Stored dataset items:
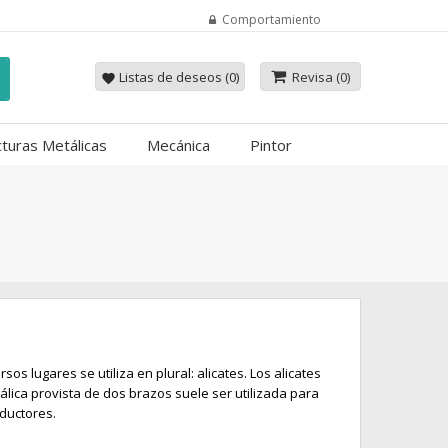
Comportamiento
Listas de deseos (
0
)
Revisa
(0)
favorite
cturas Metálicas
Mecánica
Pintor
sos lugares se utiliza en plural: alicates. Los alicates
lica provista de dos brazos suele ser utilizada para
ductores.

TASK OBJECTIVE:
All of the entries above must be reproduced exactly, and no image may be included.

YOUR SOLUTION:
Comportamiento
Listas de deseos (
0
)
Revisa
(0)
favorite
cturas Metálicas
Mecánica
Pintor
sos lugares se utiliza en plural: alicates. Los alicates
lica provista de dos brazos suele ser utilizada para
ductores.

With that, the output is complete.